Konu: | Türkiye Adalet Akademisi Kanunu Teklifi münasebetiyle |
Yasama Yılı: | 3 |
Birleşim: | 48 |
Tarih: | 15.01.2025 |
BURAK AKBURAK (İstanbul) - Konuşmama başlamadan önce, aziz vatanımız için 15 Ocak 1997'de bölücü terör örgütü tarafından şehit edilen başta Jandarma Astsubay Kıdemli Çavuş Şahin Oğuz Kayabaşı ve tüm şehitlerimizi rahmetle, saygıyla, minnetle anıyorum. Bu vesileyle tüm gazilerimize şükranlarımı sunuyor, ekranları başında Genel Kurul çalışmalarını takip eden şehit ailelerimizi ve yakınlarını saygıyla selamlıyorum; sizleri unutmadık, unutmayacağız ve unutturmayacağız.
Sayın Başkan, değerli milletvekilleri; Türkiye Adalet Akademisinin kurulmasını öngören kanun teklifinin 3'üncü maddesi üzerine söz almış bulunuyor, Genel Kurulu saygıyla selamlıyorum.

◆ Görev Talimatı
Seçilen metni baştan sona, tek bir harfini bile değiştirmeden tekrarlar mısınız? Buradaki verilerin bu işle hiçbir ilgisi yoktur.

◆ Verilen Veriler
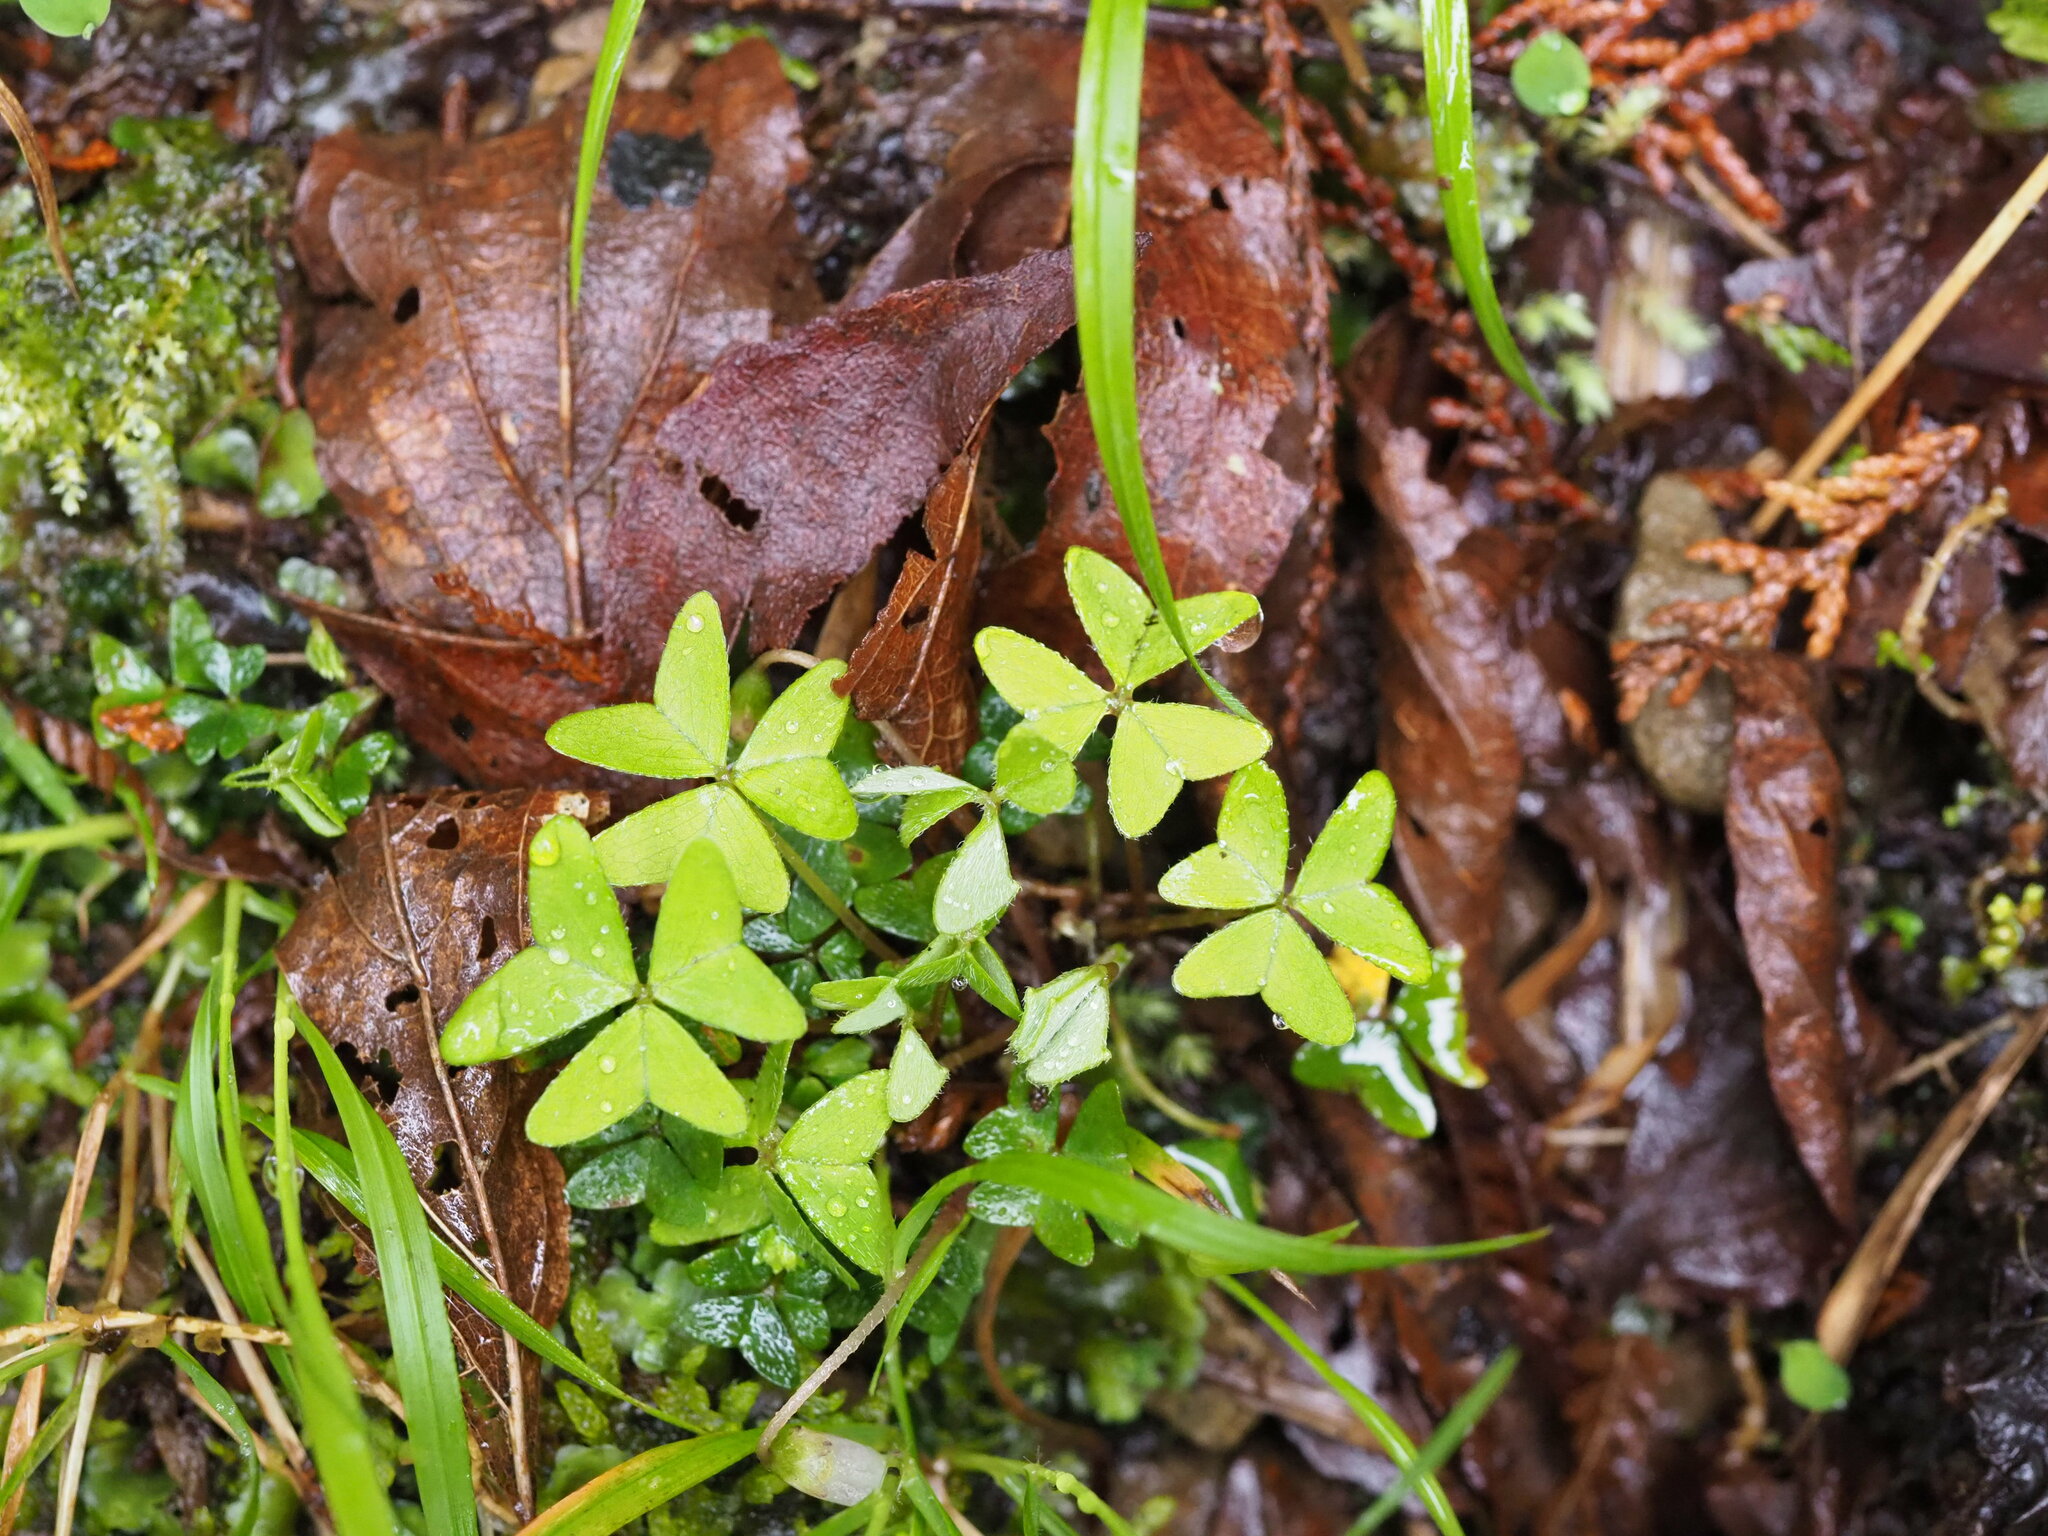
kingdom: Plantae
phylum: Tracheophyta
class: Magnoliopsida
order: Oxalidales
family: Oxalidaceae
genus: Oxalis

◆ Doğru Cevap
Konu: | Türkiye Adalet Akademisi Kanunu Teklifi münasebetiyle |
Yasama Yılı: | 3 |
Birleşim: | 48 |
Tarih: | 15.01.2025 |
BURAK AKBURAK (İstanbul) - Konuşmama başlamadan önce, aziz vatanımız için 15 Ocak 1997'de bölücü terör örgütü tarafından şehit edilen başta Jandarma Astsubay Kıdemli Çavuş Şahin Oğuz Kayabaşı ve tüm şehitlerimizi rahmetle, saygıyla, minnetle anıyorum. Bu vesileyle tüm gazilerimize şükranlarımı sunuyor, ekranları başında Genel Kurul çalışmalarını takip eden şehit ailelerimizi ve yakınlarını saygıyla selamlıyorum; sizleri unutmadık, unutmayacağız ve unutturmayacağız.
Sayın Başkan, değerli milletvekilleri; Türkiye Adalet Akademisinin kurulmasını öngören kanun teklifinin 3'üncü maddesi üzerine söz almış bulunuyor, Genel Kurulu saygıyla selamlıyorum.